Growing up in Red Lake Ontario, Crime only happened on tv, nobody ever locked the doors, and got weird looks when they did . Saw my parents at the table before school and at supper time. Got first motorcycle at 8 yrs. running in the bush with a 22, and don't forget the lawn darts. Can't even discipline your kids these days. I firmly remember my Dad's belt and Mom's wooden spoon's didn't dare them either or it got worse. But you know I was never afraid of my Parent's just scared of screwing up. Damn now I gotta call my Mom


----------



## macframalama (Apr 17, 2012)

lawn dart omg.... if you let your kids play with lawn darts now your kids would be taken lol... I too got my first car @13 , i used to deliver my papers on my paper route mashing through the puddles and gravel roads in my "pimpin" dodge omni hatch back , 6x9's pounding snoop dogg lol..

I have memories of taking the tressel on the railway tracks when we walked to school... yeah back then we were allowed to walk, now i drop my kids off , walk with them to there class, take off there outside shoes, physically walk them to there classroom... and when we walked home my parents werent there they were at work... I cant imagine allowing my kids to enjoy that same freedoms, i dont know if its my parenting that has changed or the changing of te times or maybe are just more aware of the inherent dangers that are out there, or what ...anyone else used to "share" seatbelts with there siblings lol, or drive the family car while sitting on your dads lap lol... doesnt work like that now , i once had a "car seat specialist" examine the car seat conviguration in my truck.

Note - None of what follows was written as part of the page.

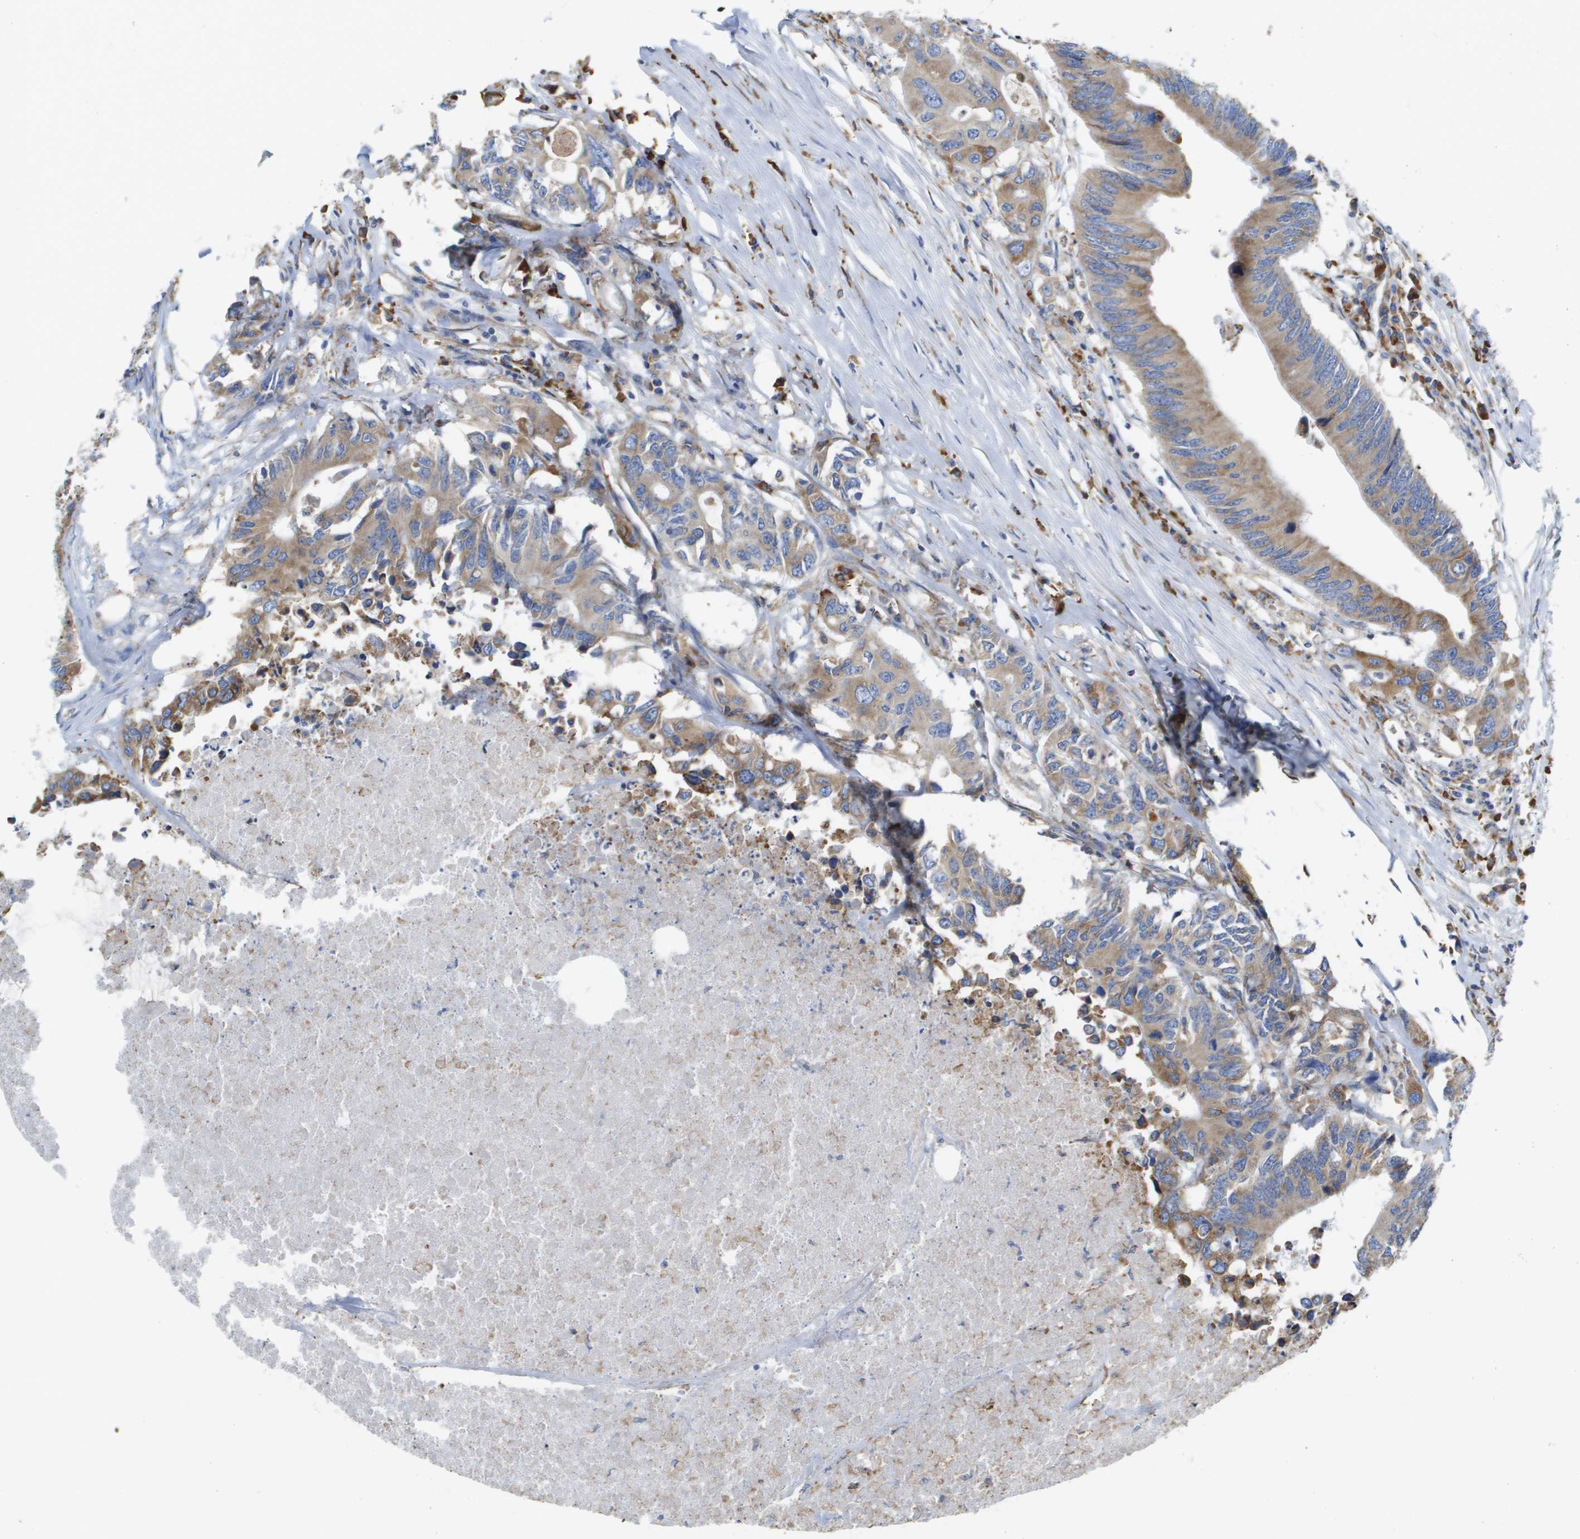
{"staining": {"intensity": "moderate", "quantity": ">75%", "location": "cytoplasmic/membranous"}, "tissue": "colorectal cancer", "cell_type": "Tumor cells", "image_type": "cancer", "snomed": [{"axis": "morphology", "description": "Adenocarcinoma, NOS"}, {"axis": "topography", "description": "Colon"}], "caption": "Immunohistochemical staining of colorectal cancer exhibits medium levels of moderate cytoplasmic/membranous staining in about >75% of tumor cells.", "gene": "SDR42E1", "patient": {"sex": "male", "age": 71}}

the times they are a changing, and while the theft of the poppy boxes is gross , the facts are that is a stupid way to collect funds for vet in the year 2012, with the way that the world is now if you want to donate you should use a secure internet based transaction that way at least if you get robbed your covered


----------



## neven (May 15, 2010)

i dont think its stupid at all, it shouldn't be the only means at all, but i think its a good way to fund raise. What better way for young people to connect with them, especially since society so easily forgets those who fought for our ideals. A digital fundraiser fails at that connection, a telathon wont work because they'd fall asleep before prime time and their electric blankets would trip the breakers as they man the phones  Theres a reason why ribbons, wristbands and flowers are used to fund raise, It works because people still like to get a little something, even if it is a bit superficial


----------



## macframalama (Apr 17, 2012)

Fair enough but can you really trust that a box with "unknown" moneies in it wont peak someones interest , and i realize that the box is a easy way to catch people at the till and have them drop there $.35 cents in there and be off and while 35 cents isnt anything over time that can really add up , 

its just this is 2012 we have people ripping live wiring out of hydro electric boxes to sell the scrap copper, drugs are the fuel behind this fire , people whom are willing to risk life and limb to score this copper wiring would not hesitate to yank a cardboard box off a counter at a til in a 7-11 or where ever it happened,, the only real way to have a collection box is to have one secured down to the point that it requires some tools and someone behind the counter to un hook it .. people are gross man , shady shady shady, they will take advantage of any scenario for the smallest benefit.. 
while the world adjusts to the lack of morals that 2012 humans have things like this are bound to happen, so unless there is some real answer to the actual problems this stuff is gonna get worse, and stupid crimes like this arent the only ones, ffake unicef boxes, bogus bottles drives, people offering to remove scrap vehicles for free and then making a phone call to a towing and salvage yard that pays $100 for the car no matter what , i have seen it all , 
how many times have you been approached by someone with a sob story and a jerry can i just need x dollars to make it my moms funeral or some such non sence.. 

bottom line a new low is formed everyday , and people are gross and its only gonna get worse


----------